Paolo Magri al Sermig

Il vicepresidente dell’ISPI, uno degli istituti più importanti d’Europa per gli studi internazionali e geopolitici, primo ospite della sessione 2022-2023 dell’Università del Dialogo, dedicata alle Ragioni della Pace, ha messo a disposizione dei partecipanti alla serata la propria esperienza di analista di lunga data. Rispondendo alle domande dei giovani sul tema Pace e guerra ha sottolineato che ingredienti fondamentali per mettere fine alla guerra in corso in Ucraina sono realismo, creatività e idealismo.

Oggi facciamo molta fatica a pensare la pace, a credere nelle ragioni della pace. Proprio oggi mentre Putin incontrava il presidente Erdogan i russi lanciavano missili su Kiev ed altre città per rappresaglia all’attacco del ponte in Crimea. Quando nel 2014 papa Francesco ha evocato l’immagine di una terza guerra mondiale a pezzi a molti sembrava un’immagine esagerata. Oggi quell’accenno del papa è veramente concreto, soprattutto con la minaccia nucleare. Dopo il 1989 ci siamo illusi che i confini non avessero più il valore degli anni precedenti. Abbiamo visto la dilatazione della globalizzazione: circolazione delle merci e delle persone senza precedenti. In realtà dal 2008 con la crisi finanziaria abbiamo capito l’importanza dei confini per frenare gli eccessi della speculazione internazionale. Poi il terrorismo e l’immigrazione hanno generato nuova attenzione ai confini e nuovi muri anche all’interno dell’Europa. Poi con il governo Trump è tornato il protezionismo, infine ecco la pandemia di Covid, con la chiusura dei confini come strumenti di contenimento del virus.
Attualmente la crisi energetica sta spingendo nella stessa direzione: chiusura e difesa dell’interesse nazionale. Il diverso, la concorrenza, il virus, l’altro sono pericoli da cui difendersi. Dal mondo piatto si è passati ormai da anni a una rinascita dei confini, visti come estremi rimedi ai mali di questi tempi. La crisi energetica che stiamo cominciando a vedere non è solo frutto della guerra.
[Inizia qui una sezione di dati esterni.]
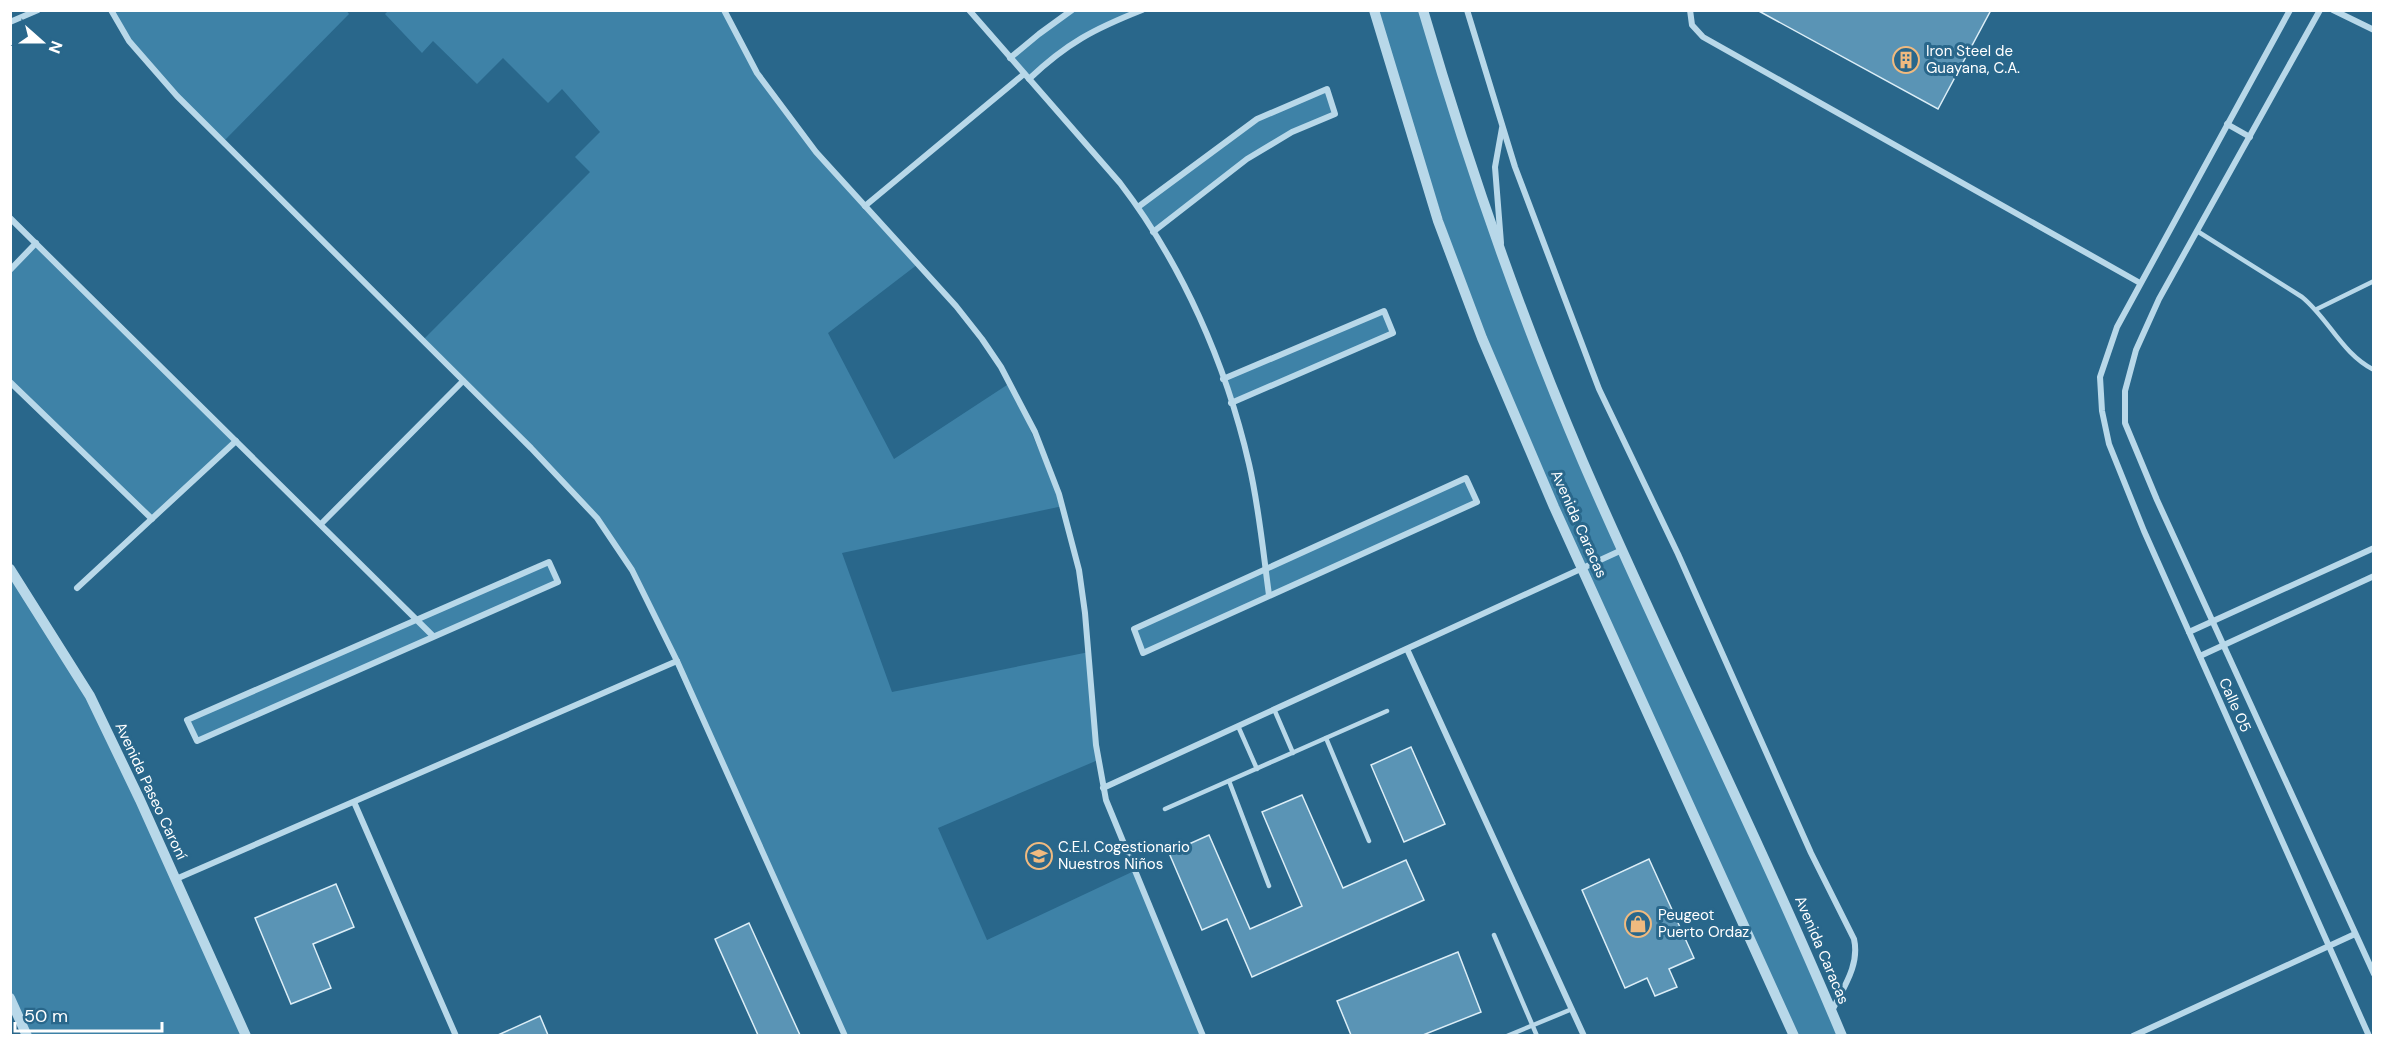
<svg xmlns="http://www.w3.org/2000/svg" width="2384" height="1046" font-family="'DM Sans',sans-serif">
<style>
.green{fill:#3e82a7}
.building{fill:#5a94b5;stroke:#dceef7;stroke-width:1.5}
.lines{fill:none;stroke-linecap:round;stroke-linejoin:round}
.service{stroke:#b8d8e9;stroke-width:4.5}
.minor{stroke:#b8d8e9;stroke-width:6}
.tertiary{stroke:#b8d8e9;stroke-width:10}
.labels{text-anchor:middle;dominant-baseline:central;stroke-width:6;stroke-linejoin:round;paint-order:stroke}
.poi-label{font-size:15px;fill:#fff;stroke:#29678b;text-anchor:start}
.street-label{font-size:15px;fill:#fff;stroke:#29678b}
</style>
<rect width="100%" height="100%" fill="#29678b"/>
<g class="green">
<path d="M346 10 349 14 222 143 150 67 111 11Z"/>
<path d="M389 10 724 11 757 72 816 152 918 264 828 333 894 459 1010 383 1063 506 842 553 892 692 1089 652 1098 760 938 828 987 940 1134 871 1203 1035H845L632 570 597 518 423 340 590 172 575 157 600 132 562 89 548 103 503 58 477 84 433 41 422 53 385 14Z"/>
<path d="M1072 11H1142L1089 32 1029 79 1010 58Z"/>
<path d="M1374 11H1423L1541 360 1844 1035H1794L1482 338Z"/>
<path d="M1327 89 1335 114 1271 144 1153 232 1138 207 1257 119Z"/>
<path d="M36 243 236 441 152 519 11 382 10 270Z"/>
<path d="M1384 311 1393 333 1231 403 1223 379Z"/>
<path d="M1466 478 1477 502 1143 653 1134 629Z"/>
<path d="M549 562 558 582 197 741 187 720Z"/>
<path d="M10 569 71 662 246 1035H27L10 998Z"/>
</g>
<g class="building">
<path d="M1757 10H1991L1938 109Z"/>
<path d="M1411 747 1445 824 1404 842 1371 765Z"/>
<path d="M1302 795 1343 888 1406 860 1424 900 1252 977 1227 919 1202 930 1169 853 1209 835 1250 929 1266 922 1302 906 1262 812Z"/>
<path d="M1649 859 1694 958 1669 969 1677 987 1655 996 1647 978 1625 988 1582 890Z"/>
<path d="M336 884 354 927 313 944 331 988 291 1004 255 918Z"/>
<path d="M749 923 800 1035H758L715 939Z"/>
<path d="M1458 952 1481 1012 1423 1035H1351L1337 1001Z"/>
<path d="M540 1016 548 1035H498Z"/>
</g>
<g class="lines">
<g class="service">
<path d="M2197 231 2302 297C2329 319 2342 354 2374 370"/>
<path d="M2317 309 2374 281"/>
<path d="M1274 709 1293 753"/>
<path d="M1238 726 1257 769"/>
<path d="M1326 738 1369 841"/>
<path d="M1229 781 1269 886"/>
<path d="M1165 809 1387 711"/>
<path d="M1494 935 1537 1036"/>
<path d="M1507 1036 1572 1009"/>
</g>
<g class="minor">
<path d="M111 10 129 41 177 96 531 448 597 518 632 570 677 661 845 1036"/>
<path d="M724 10 757 73 816 152 956 306 982 339 1001 367 1035 432 1059 494 1079 570 1085 613 1096 745 1106 800 1203 1036"/>
<path d="M969 10 1120 183C1182 264 1226 364 1249 464 1259 507 1263 551 1269 595"/>
<path d="M1467 10 1515 167 1599 389 1678 554 1811 853 1854 939C1860 965 1843 988 1832 1011"/>
<path d="M1690 10 1692 25 1703 37 2140 283"/>
<path d="M2290 10 2117 327 2100 377 2102 411 2109 444 2144 531 2369 1036"/>
<path d="M2320 10 2159 299 2136 350 2125 391V423L2157 500 2374 974"/>
<path d="M2333 10 2374 30"/>
<path d="M10 22 38 10"/>
<path d="M1010 58 1039 34 1072 10"/>
<path d="M1029 79C1067 43 1094 29 1142 10"/>
<path d="M2227 124 2250 137"/>
<path d="M865 206 1024 74"/>
<path d="M1138 207 1257 119 1327 89 1335 114 1292 132 1247 159 1153 232"/>
<path d="M10 218 433 636"/>
<path d="M1501 243 1495 167 1502 128"/>
<path d="M10 270 36 243"/>
<path d="M1223 379 1384 311 1393 333 1231 403"/>
<path d="M10 382 152 519"/>
<path d="M1466 478 1477 502 1143 653 1134 629Z"/>
<path d="M321 524 463 381"/>
<path d="M549 562 558 582 197 741 187 720Z"/>
<path d="M77 588 236 441"/>
<path d="M2189 632 2374 548"/>
<path d="M1407 649 1584 1036"/>
<path d="M2200 656 2374 576"/>
<path d="M1103 788 1622 550"/>
<path d="M354 802 456 1036"/>
<path d="M176 879 677 661"/>
<path d="M2133 1036 2355 934"/>
</g>
<g class="tertiary">
<path d="M1374 10 1438 221 1482 338 1554 507 1794 1036"/>
<path d="M1423 10C1468 164 1520 315 1583 462 1666 654 1761 842 1842 1036"/>
<path d="M10 569 90 696 140 800 246 1036"/>
<path d="M10 998 27 1036"/>
</g>
</g>
<defs>
<symbol id="building-ring" viewBox="-11 -11 22 22"><circle r="9.5" fill="#29678b" stroke="#f0ba7f" stroke-width="1.5"/><path d="M-4-6H4V6H1V3H-1V6H-4ZM-2.5-4.3h1.7v1.8h-1.7ZM.8-4.3h1.7v1.8H.8ZM-2.5-1h1.7V.8h-1.7ZM.8-1h1.7V.8H.8Z" fill="#f0ba7f"/></symbol>
<symbol id="school-ring" viewBox="-11 -11 22 22"><circle r="9.5" fill="#29678b" stroke="#f0ba7f" stroke-width="1.5"/><path d="M0-5L7-2L0 1L-7-2ZM-4 1L0 2.5L4 1V4Q0 6-4 4Z" fill="#f0ba7f"/></symbol>
<symbol id="shop-ring" viewBox="-11 -11 22 22"><circle r="9.5" fill="#29678b" stroke="#f0ba7f" stroke-width="1.5"/><path d="M-5-2.5h2.3a2.7 3.5 0 0 1 5.4 0H5L5.5 6h-11ZM-1.5-2.5h3a1.5 2.3 0 0 0-3 0Z" fill="#f0ba7f"/></symbol>
</defs>
<g fill-rule="evenodd">
<use href="#building-ring" x="1891" y="45" width="30" height="30"/>
<use href="#school-ring" x="1024" y="841" width="30" height="30"/>
<use href="#shop-ring" x="1623" y="909" width="30" height="30"/>
</g>
<g class="labels">
<g class="poi-label">
<text x="1926" y="51">Iron Steel de<tspan x="1926" dy="17">Guayana, C.A.</tspan></text>
<text x="1058" y="847">C.E.I. Cogestionario<tspan x="1058" dy="17">Nuestros Niños</tspan></text>
<text x="1658" y="915">Peugeot<tspan x="1658" dy="17">Puerto Ordaz</tspan></text>
</g>
<g class="street-label">
<text transform="translate(1579 524) rotate(66)">Avenida Caracas</text>
<text transform="translate(2235 705) rotate(66)">Calle 05</text>
<text transform="translate(151 791) rotate(65)">Avenida Paseo Caroní</text>
<text transform="translate(1822 950) rotate(67)">Avenida Caracas</text>
</g>
</g>
<rect width="2384" height="1046" fill="none" stroke="#ffffff" stroke-width="24"/>
<g transform="translate(42 42) rotate(111)" stroke="#29678b" stroke-width="4.5" paint-order="stroke">
<path d="M0-4.5L10 22L0 15L-10 22Z" fill="#ffffff"/>
<text y="-9" font-size="16" font-weight="bold" text-anchor="middle" fill="#ffffff">N</text>
</g>
<path d="M15 1022v9h147v-9" fill="none" stroke="#ffffff" stroke-width="3"/>
<text x="24" y="1022" font-size="18" fill="#ffffff" stroke="#29678b" stroke-width="4.5" paint-order="stroke">50 m</text>
</svg>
L’uscita dal Covid ci ha reso, come Stati, decisamente indebitati. Il protezionismo ha cominciato a minare la globalizzazione. Già prima della guerra avevamo cominciato a preoccuparci per l’ambiente, consapevoli che avrebbe avuto un costo. In questo mondo che evidenziava già importanti ambiti di transizione è arrivata la guerra. Dove passano gli eserciti non passano più le merci (solo uomini e donne che fuggono): così il grano e il gas non sono più passati. Siamo in una situazione di crisi su crisi. Ogni misura che funziona in un ambito può avere effetti devastanti su un altro. Con tutto ciò sono convinto che la pace conviene e quindi anche che l’Europa unita. Ho sempre rispettato l’Europa, ora ne sono innamorato. In questi ultimi periodi ha dimostrato un volto nuovo. Non amo l’Europa dei debiti e quella che costruisce eserciti, amo l’Europa che si fa sentire, l’Europa solidale, diversa e più attenta all’ambiente.